● Extract to read
# Seasonal Allergies and Riding



## frlsgirl (Aug 6, 2013)

Allergy season is apparently in full swing. My nose drips, my eyes burn and water and I start choking on my own spit; so I'm having to take at least one hand off the reins, wipe my nose etc. So I can't trot or canter for very long because I have to take ummm "snot" breaks. 

I'm not allergic to horses, I am allergic to grass though especially timothy and bermuda...and guess what the barn feeds? 100% bermuda. Ana loves that stuff; me, not so much.

I've tried pretty much all the allergy remedies. Claritin does nothing for me. Benadryl works but makes me too drowsy to function. Zyrtec works well but also makes me too drowsy to function. So the doc suggested taking it at night, but I'm still drowsy the next day and have to double up on caffeine. By the time I get to the barn, the Zyrtec has half/way worn off plus I'm jittery from the extra caffeine.

● Information given
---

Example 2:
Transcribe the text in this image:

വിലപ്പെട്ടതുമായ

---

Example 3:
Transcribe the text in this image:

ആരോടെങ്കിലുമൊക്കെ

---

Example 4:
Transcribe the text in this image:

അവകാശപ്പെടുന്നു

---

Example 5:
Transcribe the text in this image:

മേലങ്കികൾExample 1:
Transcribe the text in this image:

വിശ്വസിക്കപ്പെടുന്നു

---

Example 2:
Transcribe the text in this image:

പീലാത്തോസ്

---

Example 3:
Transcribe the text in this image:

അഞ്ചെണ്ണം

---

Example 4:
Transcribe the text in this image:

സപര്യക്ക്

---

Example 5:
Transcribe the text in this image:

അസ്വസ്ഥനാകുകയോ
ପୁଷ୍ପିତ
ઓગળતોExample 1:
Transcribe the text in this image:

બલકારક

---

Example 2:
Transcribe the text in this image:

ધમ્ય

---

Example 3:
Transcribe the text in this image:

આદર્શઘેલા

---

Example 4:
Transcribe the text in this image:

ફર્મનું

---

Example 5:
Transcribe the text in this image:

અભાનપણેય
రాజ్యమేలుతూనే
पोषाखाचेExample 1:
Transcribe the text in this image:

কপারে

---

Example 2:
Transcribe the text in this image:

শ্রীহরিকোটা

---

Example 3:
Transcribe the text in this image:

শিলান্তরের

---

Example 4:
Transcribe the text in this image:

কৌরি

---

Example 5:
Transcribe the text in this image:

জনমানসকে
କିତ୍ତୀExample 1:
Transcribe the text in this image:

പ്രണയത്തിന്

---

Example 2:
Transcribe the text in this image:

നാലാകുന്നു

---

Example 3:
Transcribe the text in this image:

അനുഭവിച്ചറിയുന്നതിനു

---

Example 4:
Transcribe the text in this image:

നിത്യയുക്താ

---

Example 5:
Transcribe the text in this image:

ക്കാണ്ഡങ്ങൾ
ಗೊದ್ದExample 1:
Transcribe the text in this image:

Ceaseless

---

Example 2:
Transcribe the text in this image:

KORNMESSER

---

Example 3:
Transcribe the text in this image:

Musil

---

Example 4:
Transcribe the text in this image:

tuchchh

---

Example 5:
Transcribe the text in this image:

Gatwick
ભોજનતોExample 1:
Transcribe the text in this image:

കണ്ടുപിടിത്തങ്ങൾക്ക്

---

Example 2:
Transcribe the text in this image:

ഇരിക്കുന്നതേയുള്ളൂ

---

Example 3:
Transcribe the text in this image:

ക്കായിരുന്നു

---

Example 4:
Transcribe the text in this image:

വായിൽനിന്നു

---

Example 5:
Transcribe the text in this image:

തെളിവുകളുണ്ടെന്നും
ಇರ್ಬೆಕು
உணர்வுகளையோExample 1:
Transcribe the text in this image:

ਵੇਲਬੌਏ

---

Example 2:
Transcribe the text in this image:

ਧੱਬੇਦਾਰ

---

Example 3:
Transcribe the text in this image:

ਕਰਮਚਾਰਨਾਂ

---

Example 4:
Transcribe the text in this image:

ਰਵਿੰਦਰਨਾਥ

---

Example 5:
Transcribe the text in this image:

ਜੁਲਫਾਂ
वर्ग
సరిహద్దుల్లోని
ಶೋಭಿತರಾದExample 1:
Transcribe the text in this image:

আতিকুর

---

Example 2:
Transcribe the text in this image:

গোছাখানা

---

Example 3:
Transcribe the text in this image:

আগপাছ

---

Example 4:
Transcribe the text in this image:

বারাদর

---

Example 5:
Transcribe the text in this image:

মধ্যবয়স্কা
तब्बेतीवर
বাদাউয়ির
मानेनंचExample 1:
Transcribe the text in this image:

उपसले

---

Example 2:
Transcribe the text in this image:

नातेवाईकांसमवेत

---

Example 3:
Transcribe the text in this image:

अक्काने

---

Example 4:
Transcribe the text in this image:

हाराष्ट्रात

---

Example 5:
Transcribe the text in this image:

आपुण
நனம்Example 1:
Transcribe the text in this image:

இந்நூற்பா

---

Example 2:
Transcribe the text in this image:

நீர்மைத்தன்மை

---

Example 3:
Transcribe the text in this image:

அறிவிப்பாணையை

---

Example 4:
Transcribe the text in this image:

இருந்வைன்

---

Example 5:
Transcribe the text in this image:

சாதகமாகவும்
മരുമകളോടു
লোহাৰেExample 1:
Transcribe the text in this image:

● Problem to solve
Answer these about the forum post on seasonal allergies and riding:
1. Which grasses does the writer name as allergies?
2. What hay does the barn feed?
3. When did the doctor suggest taking Zyrtec?

● Your solution
1. Timothy and bermuda.
2. 100% bermuda.
3. At night.